I have been in it for 28 and this is very true. There are thousands of custom makers in the US alone but there is a very small percentage of those that do it full time without another source of income.
This time of year there are also many distractions for makers and customers alike. My 4 kids are home every day and they are more demanding about going out with friends and there are always other events and holidays that we want to spend time together at. As customers you are going through the same thing, and it burns up your "knife money" so there is less coming in for us too. 
There are other things too, as has been pointed out the custom kitchen knife market is small, but growing. It is true that the market for hunting knives in the US is much bigger, even though those knives hardly ever get used in comparison to kitchen knives.
Thanks,
Del


----------



## Keith Sinclair (Aug 6, 2014)

Thanks Delbert for the insights. I got into fine kitchen knives because I was in the food & beverage industry almost 40 years, on this forum there are quite of few persons in the food business. Then there are a lot of home cooks here as well that know more about knives & sharpening than most professional cooks.

Perhaps it is a limited market. When cutting I always wanted a quality very sharp knife, slowly I would see more cooks willing to spend good coin to get a fine Japanese gyuto or yanagiba. As mentioned the vast number of people who do cooking at home use cheap throw away stainless and know nothing of knife care or sharpening. Even if a small % of these ever got to cut with a good sharp knife perhaps some would venture to the custom knife market.

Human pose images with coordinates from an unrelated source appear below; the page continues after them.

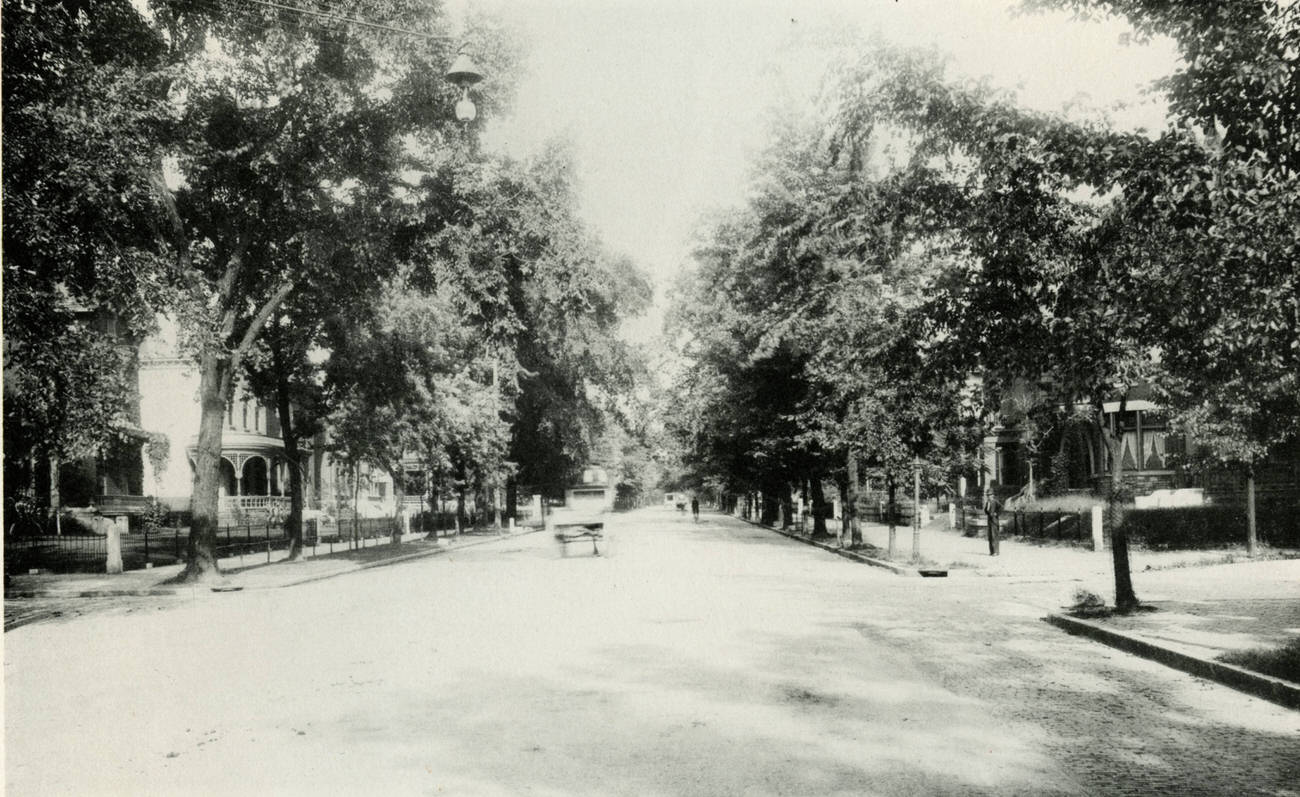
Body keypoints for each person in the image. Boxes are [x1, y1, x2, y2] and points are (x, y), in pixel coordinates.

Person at [982, 483, 1001, 556]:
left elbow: (1001, 508)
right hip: (989, 521)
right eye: (988, 495)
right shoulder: (988, 503)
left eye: (990, 495)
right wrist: (987, 510)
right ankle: (992, 551)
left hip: (994, 521)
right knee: (990, 536)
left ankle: (996, 551)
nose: (988, 496)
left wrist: (996, 513)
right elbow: (986, 511)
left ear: (993, 495)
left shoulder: (995, 502)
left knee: (994, 536)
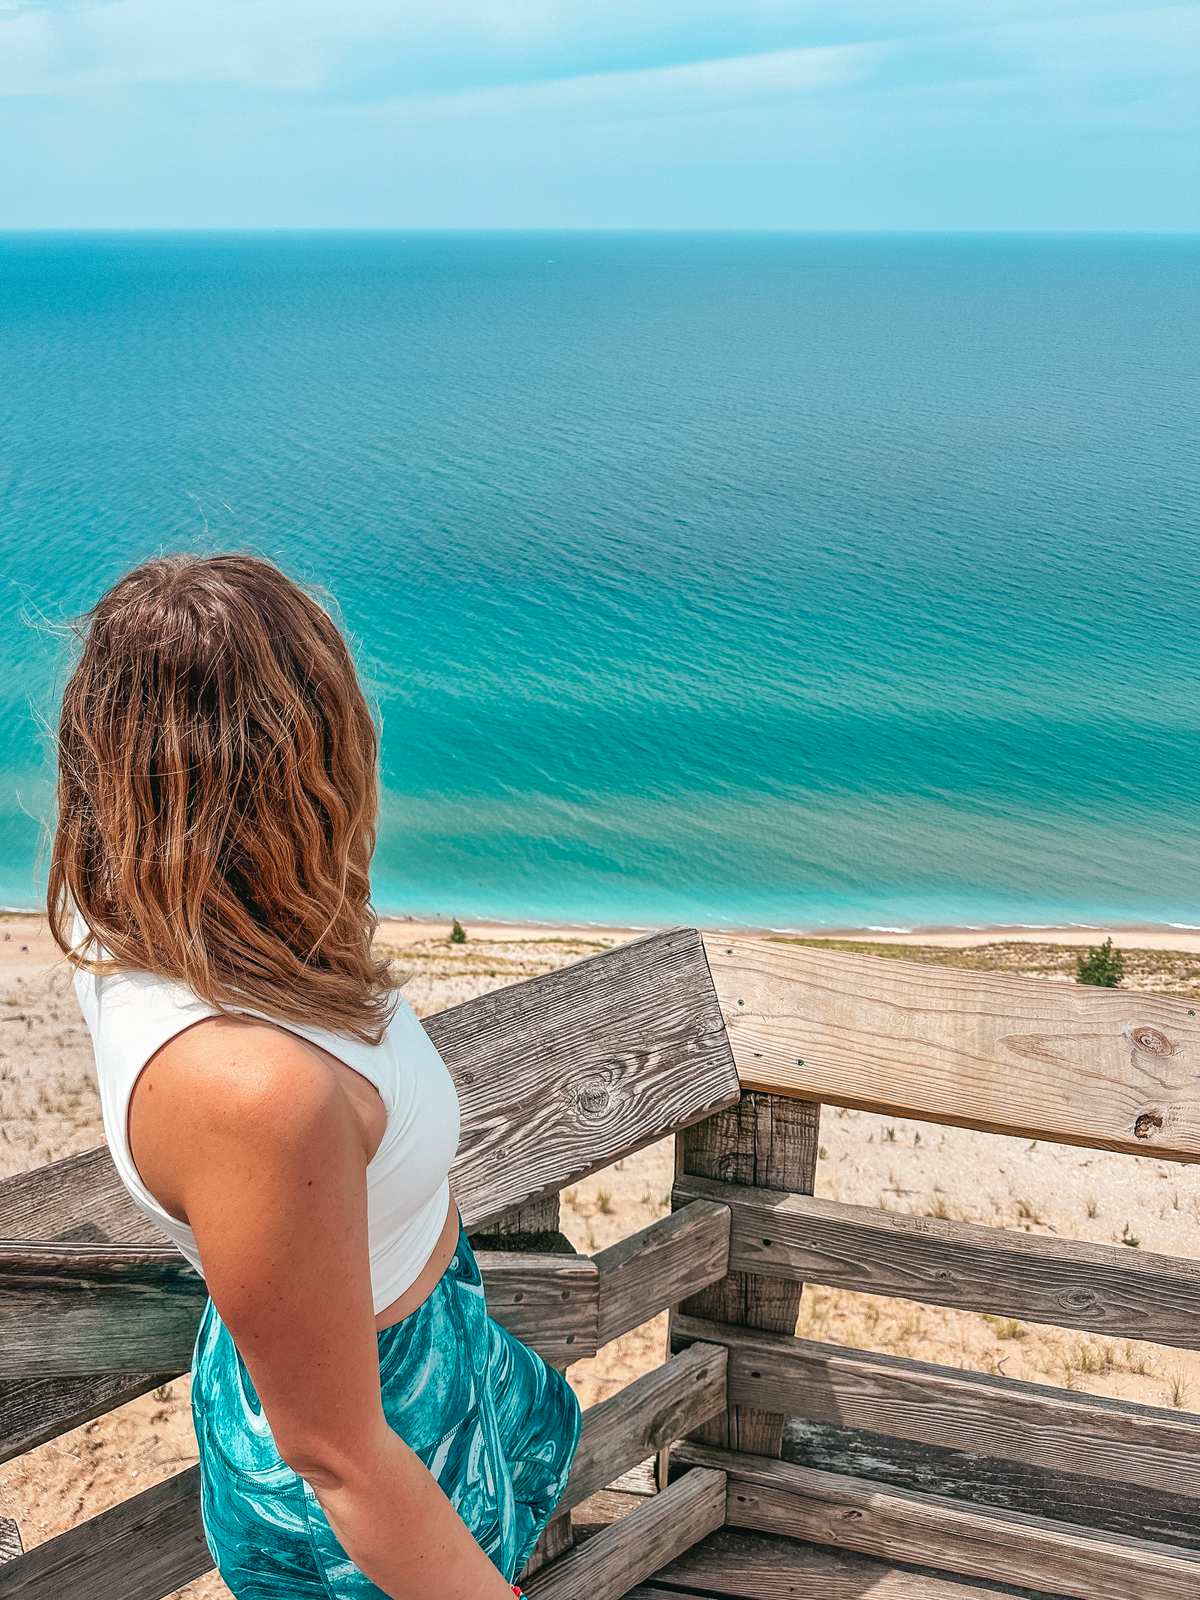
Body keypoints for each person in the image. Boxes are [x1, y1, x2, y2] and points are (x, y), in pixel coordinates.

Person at [48, 553, 581, 1599]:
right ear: (300, 761)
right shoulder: (252, 1090)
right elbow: (338, 1452)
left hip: (414, 1355)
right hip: (369, 1450)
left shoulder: (131, 915)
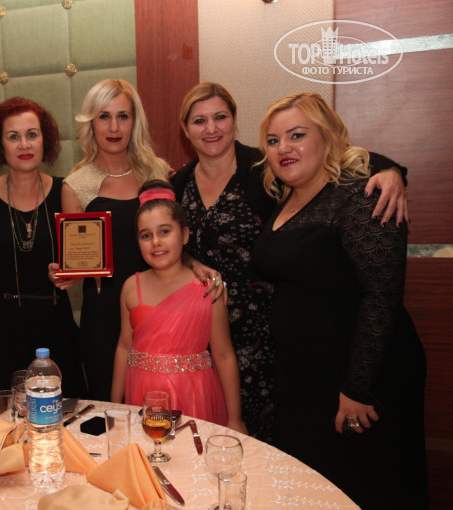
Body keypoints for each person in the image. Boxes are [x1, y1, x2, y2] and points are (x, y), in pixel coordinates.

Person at [171, 82, 409, 441]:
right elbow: (170, 242)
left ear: (234, 120)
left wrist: (392, 170)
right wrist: (191, 263)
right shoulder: (179, 183)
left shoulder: (264, 170)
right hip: (211, 336)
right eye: (199, 120)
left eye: (220, 117)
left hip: (267, 340)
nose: (211, 128)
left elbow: (334, 162)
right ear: (185, 129)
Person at [252, 92, 427, 509]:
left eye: (297, 135)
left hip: (360, 376)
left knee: (362, 488)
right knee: (310, 488)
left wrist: (357, 388)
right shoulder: (285, 198)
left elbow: (382, 297)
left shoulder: (362, 195)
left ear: (327, 137)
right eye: (273, 141)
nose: (284, 148)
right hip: (303, 379)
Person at [52, 79, 222, 401]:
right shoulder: (75, 186)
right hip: (104, 314)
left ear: (135, 121)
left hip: (158, 307)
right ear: (91, 123)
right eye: (104, 116)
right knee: (110, 407)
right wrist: (64, 272)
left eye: (123, 116)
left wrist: (194, 263)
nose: (114, 127)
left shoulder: (159, 172)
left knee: (164, 404)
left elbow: (172, 237)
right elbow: (76, 258)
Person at [0, 97, 84, 395]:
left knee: (59, 413)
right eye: (13, 136)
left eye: (32, 134)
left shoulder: (66, 191)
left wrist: (72, 274)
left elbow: (83, 257)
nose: (24, 145)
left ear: (46, 140)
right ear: (0, 144)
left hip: (53, 326)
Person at [111, 181, 245, 433]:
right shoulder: (131, 287)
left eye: (164, 232)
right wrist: (114, 405)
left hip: (195, 396)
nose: (156, 242)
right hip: (142, 395)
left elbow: (224, 355)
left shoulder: (208, 288)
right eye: (146, 235)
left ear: (184, 235)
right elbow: (123, 347)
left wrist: (235, 418)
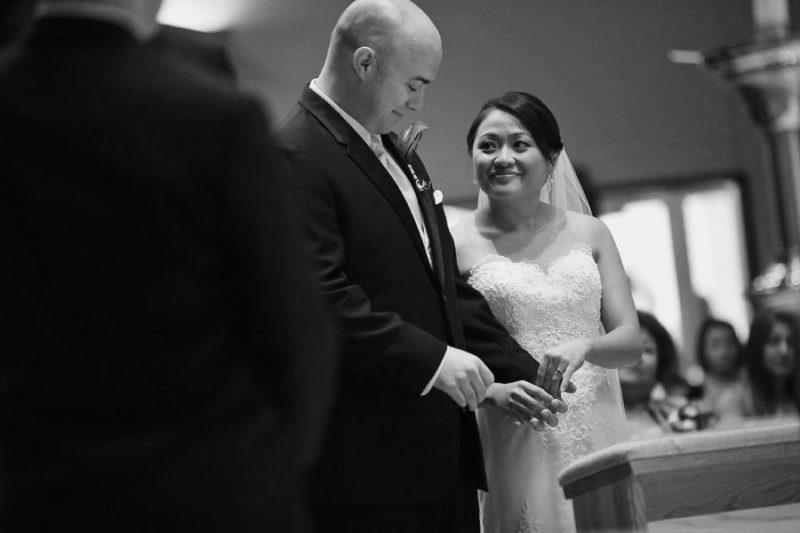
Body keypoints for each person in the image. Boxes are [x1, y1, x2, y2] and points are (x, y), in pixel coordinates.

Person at [0, 1, 336, 531]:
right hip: (206, 486)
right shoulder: (213, 117)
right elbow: (295, 327)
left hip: (35, 492)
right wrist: (269, 468)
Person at [275, 2, 566, 532]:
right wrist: (433, 360)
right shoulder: (294, 152)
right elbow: (320, 297)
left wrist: (524, 370)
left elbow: (442, 285)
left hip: (441, 454)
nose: (418, 103)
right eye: (413, 84)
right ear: (365, 62)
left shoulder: (393, 148)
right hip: (368, 465)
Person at [451, 91, 641, 532]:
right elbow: (449, 350)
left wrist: (586, 345)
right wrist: (491, 392)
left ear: (552, 159)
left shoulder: (591, 233)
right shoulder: (453, 244)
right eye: (488, 145)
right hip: (514, 426)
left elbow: (631, 342)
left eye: (520, 144)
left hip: (597, 424)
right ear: (473, 160)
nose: (503, 158)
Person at [621, 311, 693, 439]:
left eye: (647, 350)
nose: (636, 357)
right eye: (626, 347)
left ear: (661, 362)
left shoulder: (678, 412)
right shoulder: (588, 417)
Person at [744, 309, 800, 417]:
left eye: (790, 342)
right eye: (774, 341)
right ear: (757, 347)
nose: (784, 351)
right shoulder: (739, 399)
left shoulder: (794, 393)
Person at [694, 317, 749, 424]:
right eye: (715, 345)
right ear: (702, 349)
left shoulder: (751, 389)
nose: (724, 351)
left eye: (729, 343)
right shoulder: (694, 396)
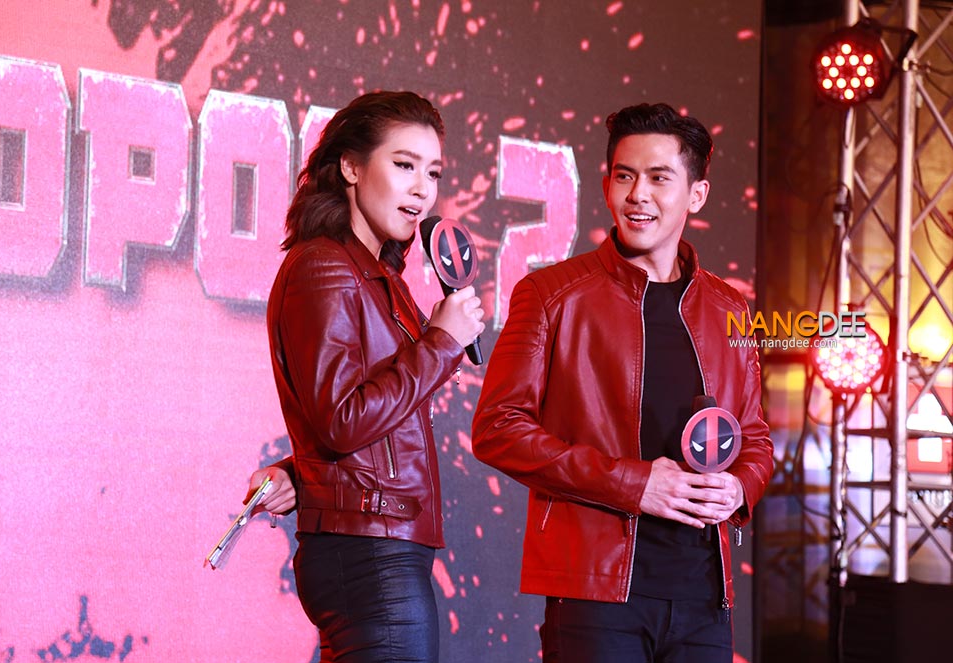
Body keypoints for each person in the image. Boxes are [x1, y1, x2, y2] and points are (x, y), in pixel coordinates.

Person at [471, 102, 774, 663]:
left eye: (659, 178)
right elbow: (498, 428)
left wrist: (739, 489)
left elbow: (753, 437)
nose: (638, 195)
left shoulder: (730, 308)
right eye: (624, 176)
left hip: (706, 597)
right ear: (607, 184)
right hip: (596, 596)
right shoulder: (551, 295)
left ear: (697, 195)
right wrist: (633, 484)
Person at [243, 90, 485, 663]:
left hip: (379, 546)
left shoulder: (378, 275)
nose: (422, 189)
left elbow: (349, 427)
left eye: (433, 172)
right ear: (351, 167)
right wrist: (440, 344)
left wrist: (300, 474)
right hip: (371, 553)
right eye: (404, 165)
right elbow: (342, 420)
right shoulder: (325, 267)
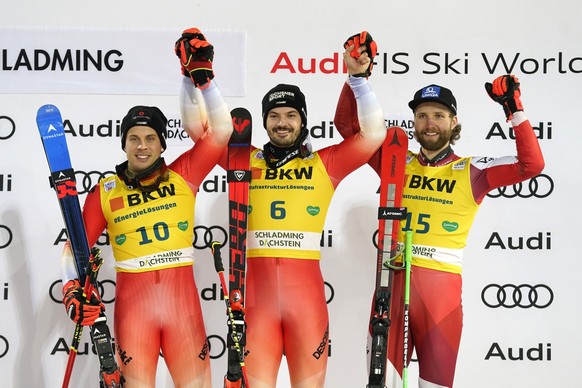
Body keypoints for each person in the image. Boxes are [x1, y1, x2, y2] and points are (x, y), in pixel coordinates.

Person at [180, 32, 386, 387]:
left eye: (291, 115)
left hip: (305, 306)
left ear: (303, 120)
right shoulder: (244, 160)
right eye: (274, 116)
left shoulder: (325, 164)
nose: (282, 123)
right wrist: (194, 77)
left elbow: (373, 135)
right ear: (264, 122)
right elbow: (199, 130)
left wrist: (358, 79)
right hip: (256, 308)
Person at [334, 75, 545, 387]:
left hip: (440, 301)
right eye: (422, 116)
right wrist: (356, 77)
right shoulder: (395, 162)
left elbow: (532, 165)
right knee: (382, 385)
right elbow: (348, 127)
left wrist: (514, 109)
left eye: (438, 115)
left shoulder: (474, 171)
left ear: (453, 121)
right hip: (391, 290)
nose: (429, 123)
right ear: (414, 123)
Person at [59, 28, 232, 387]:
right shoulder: (105, 190)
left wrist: (197, 78)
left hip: (182, 312)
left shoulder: (184, 173)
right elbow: (72, 249)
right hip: (134, 315)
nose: (142, 146)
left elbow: (221, 130)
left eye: (150, 138)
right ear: (124, 144)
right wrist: (70, 290)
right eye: (134, 139)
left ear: (162, 144)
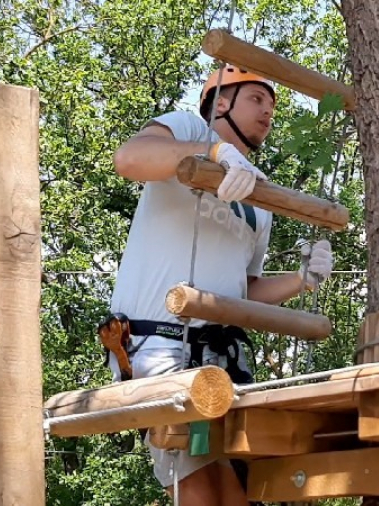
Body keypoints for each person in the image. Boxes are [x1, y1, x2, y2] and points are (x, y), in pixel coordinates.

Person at [107, 64, 334, 506]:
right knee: (201, 484)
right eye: (257, 99)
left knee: (237, 491)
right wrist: (214, 152)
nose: (269, 112)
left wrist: (301, 280)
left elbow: (242, 290)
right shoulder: (188, 128)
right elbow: (129, 158)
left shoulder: (258, 197)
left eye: (272, 104)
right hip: (157, 343)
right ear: (222, 102)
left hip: (220, 353)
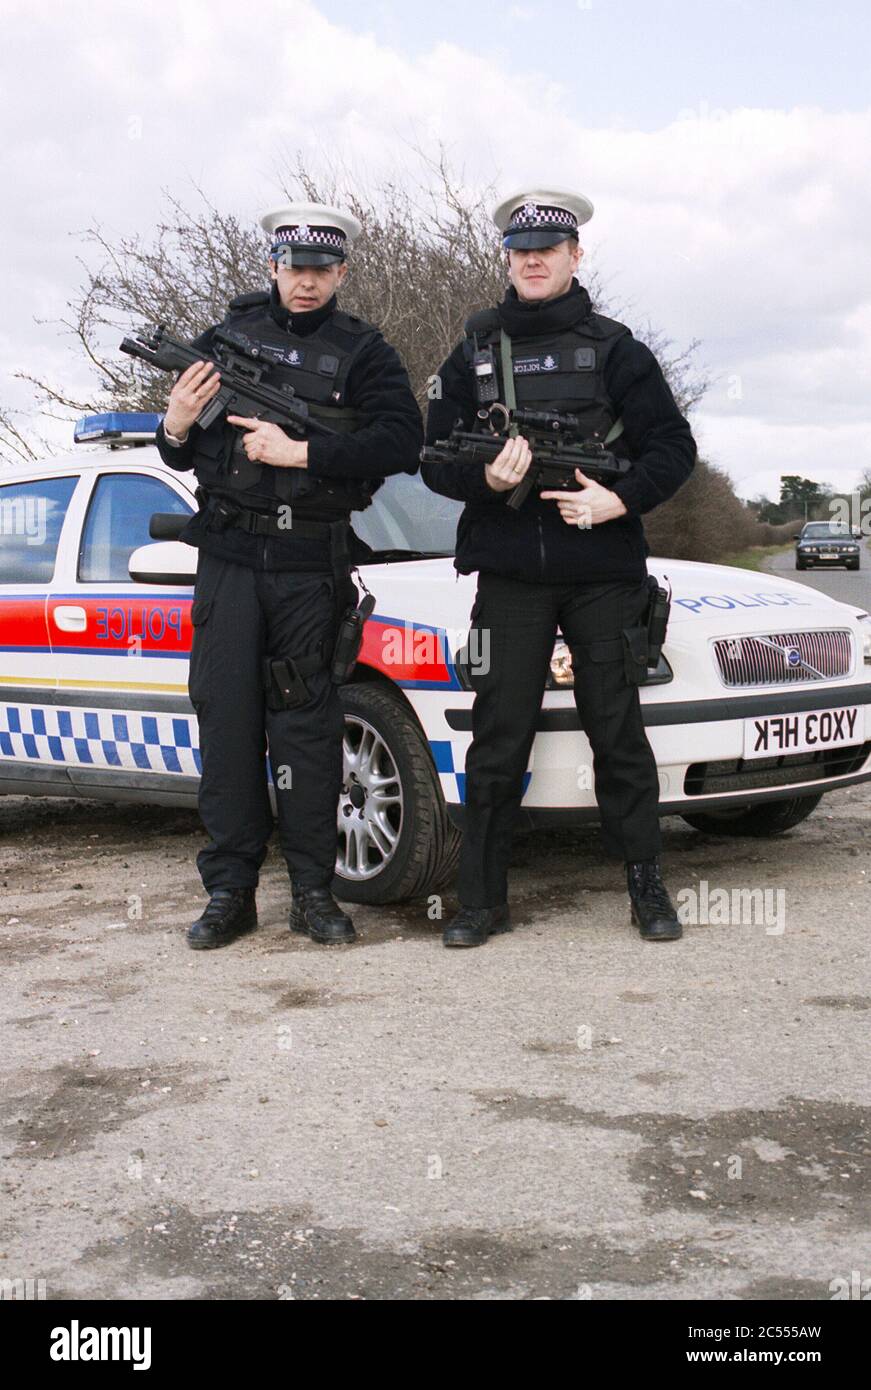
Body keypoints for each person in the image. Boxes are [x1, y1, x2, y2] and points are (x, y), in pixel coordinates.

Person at [421, 189, 697, 947]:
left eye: (548, 248)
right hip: (508, 572)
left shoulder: (615, 348)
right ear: (506, 259)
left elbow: (673, 447)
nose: (532, 260)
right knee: (498, 734)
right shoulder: (474, 348)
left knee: (616, 730)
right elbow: (432, 455)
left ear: (575, 257)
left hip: (602, 569)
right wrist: (491, 483)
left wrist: (619, 500)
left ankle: (646, 888)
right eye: (519, 250)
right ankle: (480, 900)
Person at [155, 203, 423, 950]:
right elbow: (177, 452)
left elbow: (403, 439)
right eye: (293, 268)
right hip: (232, 561)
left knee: (306, 733)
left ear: (340, 273)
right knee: (228, 725)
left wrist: (300, 453)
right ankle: (230, 894)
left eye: (320, 270)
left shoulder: (364, 351)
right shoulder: (226, 339)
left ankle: (313, 892)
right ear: (272, 267)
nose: (305, 283)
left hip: (310, 562)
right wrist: (175, 421)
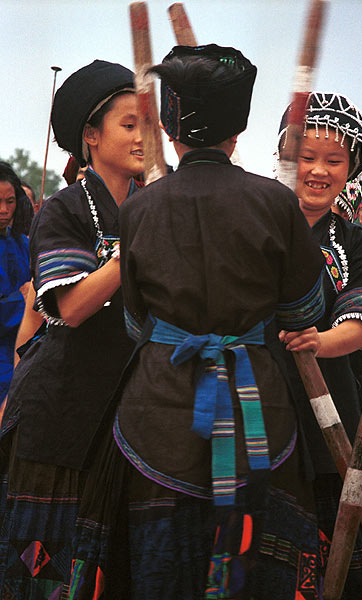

It may be a sign of the times, here the Honolulu Symphony went under from like of interest & support. At the same time Bruno Marrs concerts were sold out in days. When Barns & Noble book store came to Hawaii was nice lots of books and coffee shop. It just closed down, losing money, a Ross store is taking it's place. Ross stores are poping up all over Hawaii.


----------



## Burl Source (Aug 7, 2014)

I think part of what it takes to improve the market for a kitchen knife maker is educating the customers. That's how Kramer built his customer base. But that alone can be a full time job.
I am not a prosperous person and some of my most valuable possessions are knives. When people look at my fighters and other customs they think they are cool but don't try to get one made after hearing the price tag.
But.....with my kitchen knives after seeing them and trying them out $4 to $500 seems reasonable and several friends and family have gotten ones for themselves.
Before seeing and cutting with a decent kitchen knife most people think $50 is expensive for a kitchen knife. Not because they are being cheap, they just don't know.


----------



## WildBoar (Aug 7, 2014)

I've managed to get a few family members and friends to venture into the world of j-knives and US makers. Sadly one chose a Richmond, but it is still better than what he had before  But I'm happy to say my brother-in-law fell hard for a Harner line knife at the ECG and is leaping from the world of Henkels into the world of custom kitchen knife makers. I truly think the more we can all do to help spread the word about these craftsmen to the regular people on the street the more the market will expand and more of the makers will be able to make a comfortable living. And part of the 'education' is convincing them to open up their wallets wider than they had hoped but in return getting a product that will be serviceable for many, many years while still performing a lot better than they are used to.


----------



## bahamaroot (Aug 10, 2014)

I know many of the custom makers have quit taking orders because they are so far behind. They are trying to juggle full time jobs and family with making knives and there is just not that much time in the day for them.


----------